**Extracto seleccionado**
Los mercenarios que actuaron en defensa propia

Diciendo que estaba "asombrado" por la decisión de la Corte de Estados Unidos de sobreseer a los guardias de seguridad privada que estaban acusados de asesinar a 17 civiles que se encontraban en un embotellamiento en Bagdad, el gobierno iraquí prometió ayer continuar su batalla para asegurar justicia para las víctimas de "gente a la que le gusta disparar sobre gente desarmada".
Wejdan Mikhail, la ministra de Derechos Humanos del país, dijo que ahora apoyaría los esfuerzos para presentar cargos contra los empleados de Blackwater acusados de disparar armas automáticas y tirar granadas de mano sobre los autos que estaban en la rotonda de la Plaza Nisur hace dos años.

Un juez en Washington dictaminó el jueves a la tarde sobre el caso de alto perfil que desató acusaciones de una cultura anárquica e inexplicable en Blackwater y otras empresas de seguridad privadas en Irak. El sobreseimiento fue debido a un aparente tecnicismo legal.

Los cinco hombres, que se declararon inocentes y afirmaron que actuaron en defensa propia, no se enfrentarán a un juicio por asesinato, después de que Ricardo Urbina, un juez federal, decidiera que hubo "errores de procedimiento" en la forma en que se había reunido evidencia en contra de ellos.

Mikhail ha pedido una reunión con los funcionarios de la embajada de Estados Unidos en Bagdad para escuchar una explicación de por qué en el caso habían sido sobreseídos. "No entiendo por qué el juez tomó esa decisión", le dijo a la agencia de noticias AFP. "Asesinaron a gente inocente iraquí que estaban en sus autos sin armas. Estoy muy asombrada. Tantos iraquíes inocentes –jóvenes estudiantes– fueron muertos por personas a quienes les gustaba disparar sobre gente desarmada."

El baño de sangre, que ocurrió en septiembre de 2007, puso de manifiesto una incómoda política del gobierno de Bush al usar empresas de seguridad privadas (muchas de las cuales tenían vínculos con la administración republicana) en zonas de guerra. Los investigadores concluyeron que los guardias, que estaban escoltado un convoy de vehículos blindados, dispararon indiscriminadamente sobre la gente que estaba en un embotellamiento. Afirmaron que habían estado respondiendo a disparos que llegaban de afuera, pero hay poca evidencia de que alguna víctima estuviera armada.

Blackwater perdió sus contratos con el gobierno de Estados Unidos en Bagdad después de los asesinatos y subsecuentemente cambió su nombre a Xe. En un comunicado la empresa se congratula del fallo judicial. "Desde el principio, Xe estuvo detrás de los cientos de valientes que asumieron riesgos para proteger a diplomáticos estadounidenses en Bagdad y otras zonas de combate en Irak", declaró el presidente de la compañía, Joseph Yorio.

No es la opinión de Jan Schakowsky, representante demócrata que patrocinó una legislación para prohibir el uso de contratistas privados en zonas de guerra. "¿Pueden los contratistas militares privados asesinar y quedar impunes?", se preguntó. "Esto indica que la respuesta es sí."

**Datos**
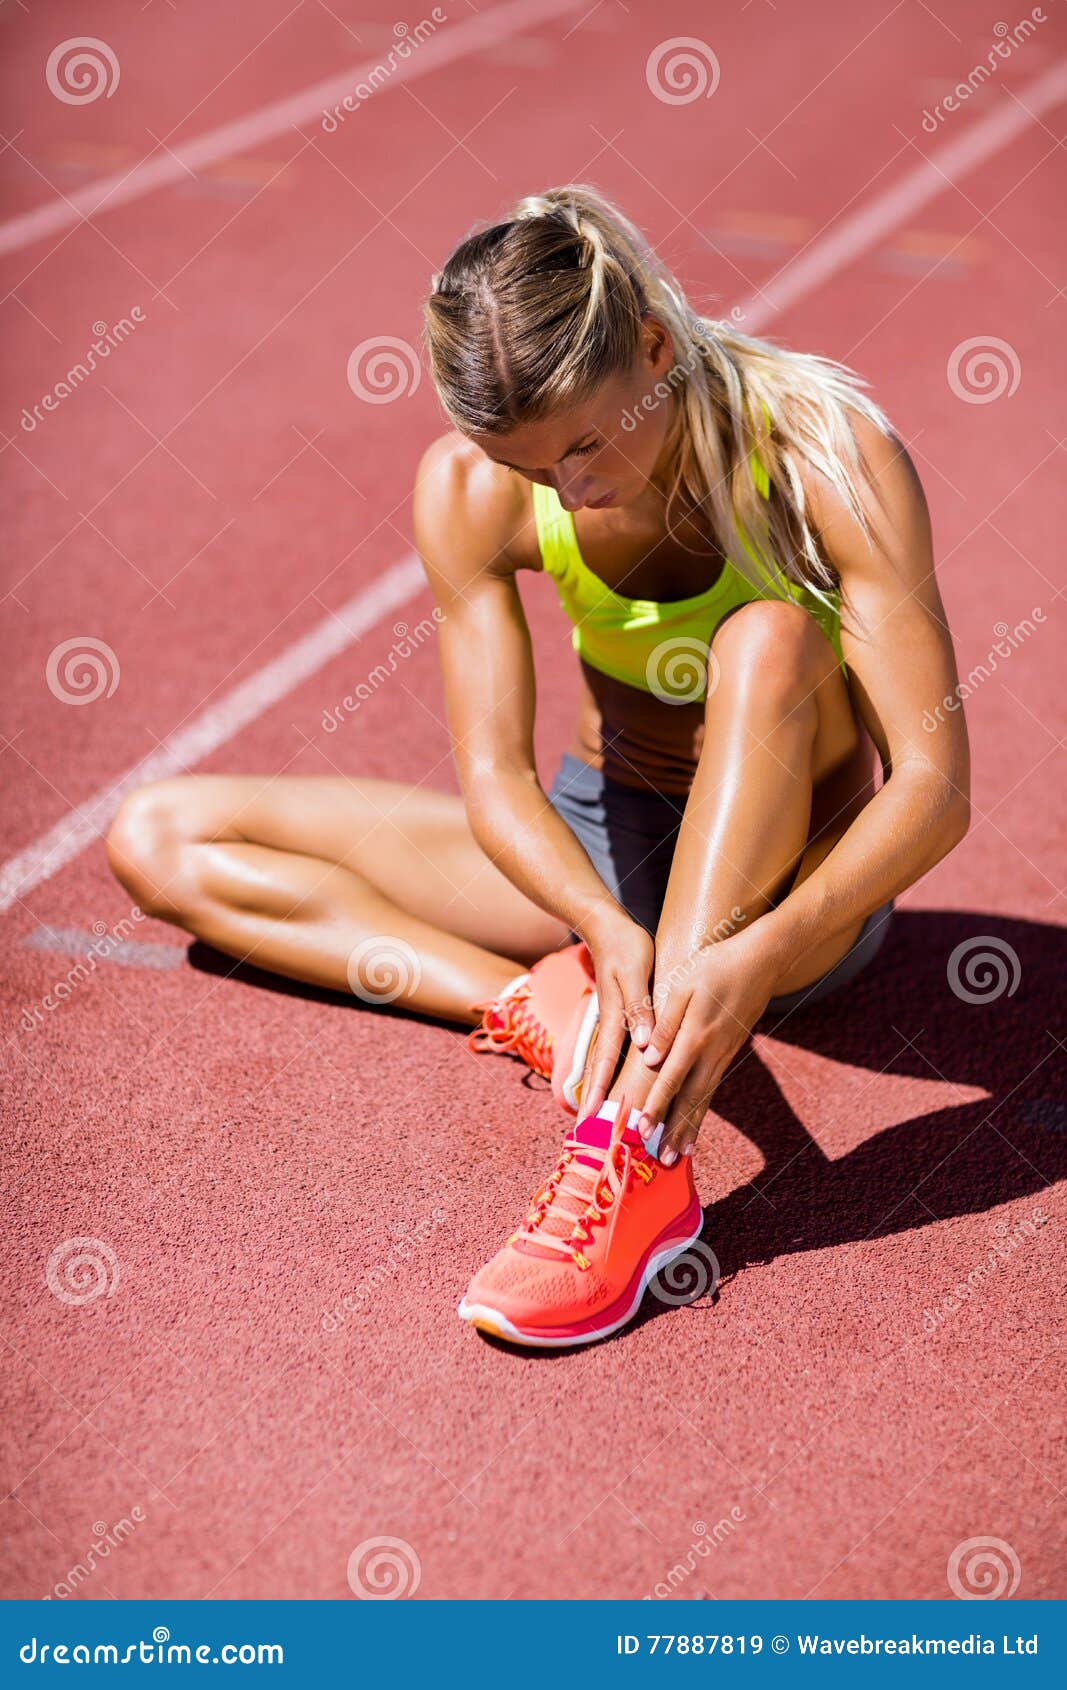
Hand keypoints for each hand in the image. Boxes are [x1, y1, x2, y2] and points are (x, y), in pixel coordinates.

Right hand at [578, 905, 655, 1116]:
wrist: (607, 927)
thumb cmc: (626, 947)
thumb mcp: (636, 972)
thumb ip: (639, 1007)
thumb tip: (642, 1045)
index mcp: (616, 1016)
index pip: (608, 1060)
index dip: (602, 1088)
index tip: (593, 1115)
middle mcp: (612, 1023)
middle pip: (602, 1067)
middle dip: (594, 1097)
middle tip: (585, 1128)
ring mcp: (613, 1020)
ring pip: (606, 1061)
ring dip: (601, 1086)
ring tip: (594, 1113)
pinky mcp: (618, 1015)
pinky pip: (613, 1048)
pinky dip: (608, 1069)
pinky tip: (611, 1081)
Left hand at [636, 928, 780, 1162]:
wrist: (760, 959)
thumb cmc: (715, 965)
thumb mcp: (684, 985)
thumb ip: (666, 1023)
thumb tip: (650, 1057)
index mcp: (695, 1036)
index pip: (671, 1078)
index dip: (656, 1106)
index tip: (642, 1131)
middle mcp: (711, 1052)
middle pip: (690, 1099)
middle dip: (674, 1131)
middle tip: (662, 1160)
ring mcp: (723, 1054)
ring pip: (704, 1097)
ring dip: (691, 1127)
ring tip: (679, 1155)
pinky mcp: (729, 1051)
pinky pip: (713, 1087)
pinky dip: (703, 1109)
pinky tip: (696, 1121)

==

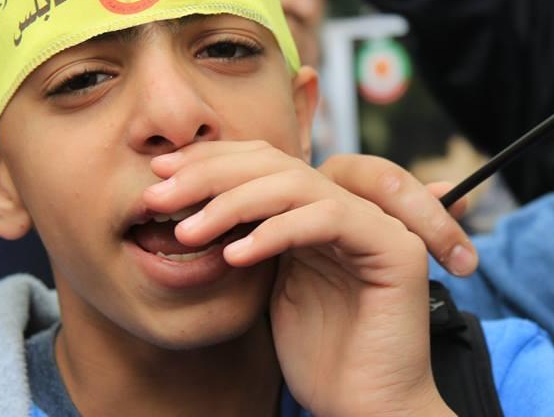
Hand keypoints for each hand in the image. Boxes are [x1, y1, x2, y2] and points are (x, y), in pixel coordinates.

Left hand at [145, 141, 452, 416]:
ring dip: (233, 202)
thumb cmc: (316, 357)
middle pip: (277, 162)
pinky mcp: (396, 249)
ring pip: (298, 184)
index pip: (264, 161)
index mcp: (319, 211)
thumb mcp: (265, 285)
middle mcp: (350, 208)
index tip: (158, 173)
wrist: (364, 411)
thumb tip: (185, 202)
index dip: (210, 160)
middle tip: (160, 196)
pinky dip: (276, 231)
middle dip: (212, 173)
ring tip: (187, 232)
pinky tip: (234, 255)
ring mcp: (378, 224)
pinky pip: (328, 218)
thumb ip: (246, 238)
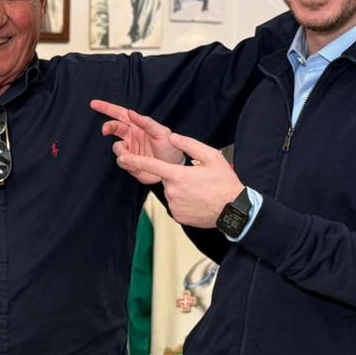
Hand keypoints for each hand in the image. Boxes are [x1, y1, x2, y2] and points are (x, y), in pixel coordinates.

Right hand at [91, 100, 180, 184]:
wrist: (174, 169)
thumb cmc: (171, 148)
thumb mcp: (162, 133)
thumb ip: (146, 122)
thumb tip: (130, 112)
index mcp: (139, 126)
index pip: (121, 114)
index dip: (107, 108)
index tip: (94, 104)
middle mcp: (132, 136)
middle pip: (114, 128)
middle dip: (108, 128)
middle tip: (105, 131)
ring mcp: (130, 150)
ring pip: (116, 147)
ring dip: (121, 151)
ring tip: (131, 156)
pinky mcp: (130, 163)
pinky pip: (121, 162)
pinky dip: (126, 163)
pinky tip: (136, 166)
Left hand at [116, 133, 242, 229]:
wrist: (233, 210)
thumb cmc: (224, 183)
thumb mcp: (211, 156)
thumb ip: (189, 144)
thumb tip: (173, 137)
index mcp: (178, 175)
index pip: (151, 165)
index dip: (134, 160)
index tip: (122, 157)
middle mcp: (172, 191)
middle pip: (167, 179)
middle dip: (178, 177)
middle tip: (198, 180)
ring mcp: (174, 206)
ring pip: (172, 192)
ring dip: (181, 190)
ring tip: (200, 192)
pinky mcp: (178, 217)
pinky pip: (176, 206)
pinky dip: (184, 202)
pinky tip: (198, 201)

**Instrucciones**
**A.** Según el artículo sobre el caso Blackwater, ¿qué nombre adoptó la empresa después de perder sus contratos con el gobierno de Estados Unidos en Bagdad?
**B.** Reproduce sin cambios el fragmento del artículo sobre el caso Blackwater que comienza en "Blackwater perdió sus" y termina en "compañía, Joseph Yorio.".

**Soluciones**
**A.** Xe.

**B.**
Blackwater perdió sus contratos con el gobierno de Estados Unidos en Bagdad después de los asesinatos y subsecuentemente cambió su nombre a Xe. En un comunicado la empresa se congratula del fallo judicial. "Desde el principio, Xe estuvo detrás de los cientos de valientes que asumieron riesgos para proteger a diplomáticos estadounidenses en Bagdad y otras zonas de combate en Irak", declaró el presidente de la compañía, Joseph Yorio.